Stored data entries
= = =
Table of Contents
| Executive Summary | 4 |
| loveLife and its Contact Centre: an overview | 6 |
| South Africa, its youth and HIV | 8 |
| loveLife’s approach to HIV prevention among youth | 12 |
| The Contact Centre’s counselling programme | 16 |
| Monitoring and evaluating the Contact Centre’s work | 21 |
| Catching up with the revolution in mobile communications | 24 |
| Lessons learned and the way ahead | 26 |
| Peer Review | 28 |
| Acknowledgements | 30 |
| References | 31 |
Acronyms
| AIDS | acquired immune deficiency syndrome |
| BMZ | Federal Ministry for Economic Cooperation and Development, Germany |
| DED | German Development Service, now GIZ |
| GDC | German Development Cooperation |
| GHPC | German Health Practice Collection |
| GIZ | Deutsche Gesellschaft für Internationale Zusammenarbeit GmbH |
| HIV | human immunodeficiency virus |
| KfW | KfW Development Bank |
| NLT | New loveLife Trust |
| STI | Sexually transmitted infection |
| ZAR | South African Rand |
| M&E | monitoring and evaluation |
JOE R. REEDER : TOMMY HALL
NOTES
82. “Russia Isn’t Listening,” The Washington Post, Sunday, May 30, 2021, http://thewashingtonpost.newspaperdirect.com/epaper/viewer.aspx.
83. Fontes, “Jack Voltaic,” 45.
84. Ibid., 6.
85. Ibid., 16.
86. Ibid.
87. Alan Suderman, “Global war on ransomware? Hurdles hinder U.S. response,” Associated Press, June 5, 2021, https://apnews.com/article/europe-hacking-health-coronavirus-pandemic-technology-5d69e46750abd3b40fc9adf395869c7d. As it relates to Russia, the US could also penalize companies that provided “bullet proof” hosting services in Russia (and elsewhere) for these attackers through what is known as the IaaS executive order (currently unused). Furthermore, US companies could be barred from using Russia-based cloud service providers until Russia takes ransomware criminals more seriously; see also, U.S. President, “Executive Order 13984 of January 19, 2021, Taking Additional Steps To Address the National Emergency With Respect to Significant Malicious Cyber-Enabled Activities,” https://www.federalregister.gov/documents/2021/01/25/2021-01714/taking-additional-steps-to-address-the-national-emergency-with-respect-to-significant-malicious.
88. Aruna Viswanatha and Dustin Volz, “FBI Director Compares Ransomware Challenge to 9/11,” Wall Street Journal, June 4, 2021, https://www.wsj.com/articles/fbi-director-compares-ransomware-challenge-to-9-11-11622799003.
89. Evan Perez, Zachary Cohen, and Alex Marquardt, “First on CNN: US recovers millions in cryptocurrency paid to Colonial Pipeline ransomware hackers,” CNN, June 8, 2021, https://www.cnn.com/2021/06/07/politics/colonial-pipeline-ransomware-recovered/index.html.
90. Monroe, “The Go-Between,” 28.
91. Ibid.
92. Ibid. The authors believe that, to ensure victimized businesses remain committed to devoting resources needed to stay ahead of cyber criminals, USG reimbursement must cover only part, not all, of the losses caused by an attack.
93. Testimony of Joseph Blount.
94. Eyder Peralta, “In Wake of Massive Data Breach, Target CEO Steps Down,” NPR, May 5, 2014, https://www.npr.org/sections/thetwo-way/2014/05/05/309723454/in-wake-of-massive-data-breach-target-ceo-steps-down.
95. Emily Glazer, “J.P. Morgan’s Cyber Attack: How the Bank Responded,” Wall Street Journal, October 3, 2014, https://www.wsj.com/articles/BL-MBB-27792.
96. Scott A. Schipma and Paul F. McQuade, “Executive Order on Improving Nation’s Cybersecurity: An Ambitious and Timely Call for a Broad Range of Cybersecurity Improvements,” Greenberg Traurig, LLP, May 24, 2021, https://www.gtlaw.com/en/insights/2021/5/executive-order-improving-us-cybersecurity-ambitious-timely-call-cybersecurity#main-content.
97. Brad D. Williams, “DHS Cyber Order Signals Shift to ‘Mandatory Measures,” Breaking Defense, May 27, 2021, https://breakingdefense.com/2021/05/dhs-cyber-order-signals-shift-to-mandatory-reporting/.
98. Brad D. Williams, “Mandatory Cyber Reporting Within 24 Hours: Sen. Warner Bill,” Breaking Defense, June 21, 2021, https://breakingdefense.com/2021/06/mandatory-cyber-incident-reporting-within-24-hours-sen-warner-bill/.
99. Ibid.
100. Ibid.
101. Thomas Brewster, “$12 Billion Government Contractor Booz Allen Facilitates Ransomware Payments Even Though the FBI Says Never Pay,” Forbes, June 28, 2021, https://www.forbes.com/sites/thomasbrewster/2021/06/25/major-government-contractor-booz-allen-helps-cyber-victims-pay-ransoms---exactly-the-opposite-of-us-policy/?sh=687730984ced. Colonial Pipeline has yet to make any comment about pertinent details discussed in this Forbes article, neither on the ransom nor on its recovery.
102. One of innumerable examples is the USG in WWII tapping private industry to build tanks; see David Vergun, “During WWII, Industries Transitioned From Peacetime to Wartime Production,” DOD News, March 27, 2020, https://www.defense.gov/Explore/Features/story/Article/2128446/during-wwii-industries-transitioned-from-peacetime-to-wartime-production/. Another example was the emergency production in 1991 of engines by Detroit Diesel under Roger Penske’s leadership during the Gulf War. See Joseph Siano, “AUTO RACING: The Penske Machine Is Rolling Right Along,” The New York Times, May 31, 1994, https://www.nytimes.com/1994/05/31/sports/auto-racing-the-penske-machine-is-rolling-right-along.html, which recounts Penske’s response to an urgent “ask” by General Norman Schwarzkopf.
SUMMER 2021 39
= = =
DIRECTIONS FOR THIS TASK: Write the records out again, character for character.

ANSWER TO THIS EXERCISE:
Table of Contents
| Executive Summary | 4 |
| loveLife and its Contact Centre: an overview | 6 |
| South Africa, its youth and HIV | 8 |
| loveLife’s approach to HIV prevention among youth | 12 |
| The Contact Centre’s counselling programme | 16 |
| Monitoring and evaluating the Contact Centre’s work | 21 |
| Catching up with the revolution in mobile communications | 24 |
| Lessons learned and the way ahead | 26 |
| Peer Review | 28 |
| Acknowledgements | 30 |
| References | 31 |
Acronyms
| AIDS | acquired immune deficiency syndrome |
| BMZ | Federal Ministry for Economic Cooperation and Development, Germany |
| DED | German Development Service, now GIZ |
| GDC | German Development Cooperation |
| GHPC | German Health Practice Collection |
| GIZ | Deutsche Gesellschaft für Internationale Zusammenarbeit GmbH |
| HIV | human immunodeficiency virus |
| KfW | KfW Development Bank |
| NLT | New loveLife Trust |
| STI | Sexually transmitted infection |
| ZAR | South African Rand |
| M&E | monitoring and evaluation |
JOE R. REEDER : TOMMY HALL
NOTES
82. “Russia Isn’t Listening,” The Washington Post, Sunday, May 30, 2021, http://thewashingtonpost.newspaperdirect.com/epaper/viewer.aspx.
83. Fontes, “Jack Voltaic,” 45.
84. Ibid., 6.
85. Ibid., 16.
86. Ibid.
87. Alan Suderman, “Global war on ransomware? Hurdles hinder U.S. response,” Associated Press, June 5, 2021, https://apnews.com/article/europe-hacking-health-coronavirus-pandemic-technology-5d69e46750abd3b40fc9adf395869c7d. As it relates to Russia, the US could also penalize companies that provided “bullet proof” hosting services in Russia (and elsewhere) for these attackers through what is known as the IaaS executive order (currently unused). Furthermore, US companies could be barred from using Russia-based cloud service providers until Russia takes ransomware criminals more seriously; see also, U.S. President, “Executive Order 13984 of January 19, 2021, Taking Additional Steps To Address the National Emergency With Respect to Significant Malicious Cyber-Enabled Activities,” https://www.federalregister.gov/documents/2021/01/25/2021-01714/taking-additional-steps-to-address-the-national-emergency-with-respect-to-significant-malicious.
88. Aruna Viswanatha and Dustin Volz, “FBI Director Compares Ransomware Challenge to 9/11,” Wall Street Journal, June 4, 2021, https://www.wsj.com/articles/fbi-director-compares-ransomware-challenge-to-9-11-11622799003.
89. Evan Perez, Zachary Cohen, and Alex Marquardt, “First on CNN: US recovers millions in cryptocurrency paid to Colonial Pipeline ransomware hackers,” CNN, June 8, 2021, https://www.cnn.com/2021/06/07/politics/colonial-pipeline-ransomware-recovered/index.html.
90. Monroe, “The Go-Between,” 28.
91. Ibid.
92. Ibid. The authors believe that, to ensure victimized businesses remain committed to devoting resources needed to stay ahead of cyber criminals, USG reimbursement must cover only part, not all, of the losses caused by an attack.
93. Testimony of Joseph Blount.
94. Eyder Peralta, “In Wake of Massive Data Breach, Target CEO Steps Down,” NPR, May 5, 2014, https://www.npr.org/sections/thetwo-way/2014/05/05/309723454/in-wake-of-massive-data-breach-target-ceo-steps-down.
95. Emily Glazer, “J.P. Morgan’s Cyber Attack: How the Bank Responded,” Wall Street Journal, October 3, 2014, https://www.wsj.com/articles/BL-MBB-27792.
96. Scott A. Schipma and Paul F. McQuade, “Executive Order on Improving Nation’s Cybersecurity: An Ambitious and Timely Call for a Broad Range of Cybersecurity Improvements,” Greenberg Traurig, LLP, May 24, 2021, https://www.gtlaw.com/en/insights/2021/5/executive-order-improving-us-cybersecurity-ambitious-timely-call-cybersecurity#main-content.
97. Brad D. Williams, “DHS Cyber Order Signals Shift to ‘Mandatory Measures,” Breaking Defense, May 27, 2021, https://breakingdefense.com/2021/05/dhs-cyber-order-signals-shift-to-mandatory-reporting/.
98. Brad D. Williams, “Mandatory Cyber Reporting Within 24 Hours: Sen. Warner Bill,” Breaking Defense, June 21, 2021, https://breakingdefense.com/2021/06/mandatory-cyber-incident-reporting-within-24-hours-sen-warner-bill/.
99. Ibid.
100. Ibid.
101. Thomas Brewster, “$12 Billion Government Contractor Booz Allen Facilitates Ransomware Payments Even Though the FBI Says Never Pay,” Forbes, June 28, 2021, https://www.forbes.com/sites/thomasbrewster/2021/06/25/major-government-contractor-booz-allen-helps-cyber-victims-pay-ransoms---exactly-the-opposite-of-us-policy/?sh=687730984ced. Colonial Pipeline has yet to make any comment about pertinent details discussed in this Forbes article, neither on the ransom nor on its recovery.
102. One of innumerable examples is the USG in WWII tapping private industry to build tanks; see David Vergun, “During WWII, Industries Transitioned From Peacetime to Wartime Production,” DOD News, March 27, 2020, https://www.defense.gov/Explore/Features/story/Article/2128446/during-wwii-industries-transitioned-from-peacetime-to-wartime-production/. Another example was the emergency production in 1991 of engines by Detroit Diesel under Roger Penske’s leadership during the Gulf War. See Joseph Siano, “AUTO RACING: The Penske Machine Is Rolling Right Along,” The New York Times, May 31, 1994, https://www.nytimes.com/1994/05/31/sports/auto-racing-the-penske-machine-is-rolling-right-along.html, which recounts Penske’s response to an urgent “ask” by General Norman Schwarzkopf.
SUMMER 2021 39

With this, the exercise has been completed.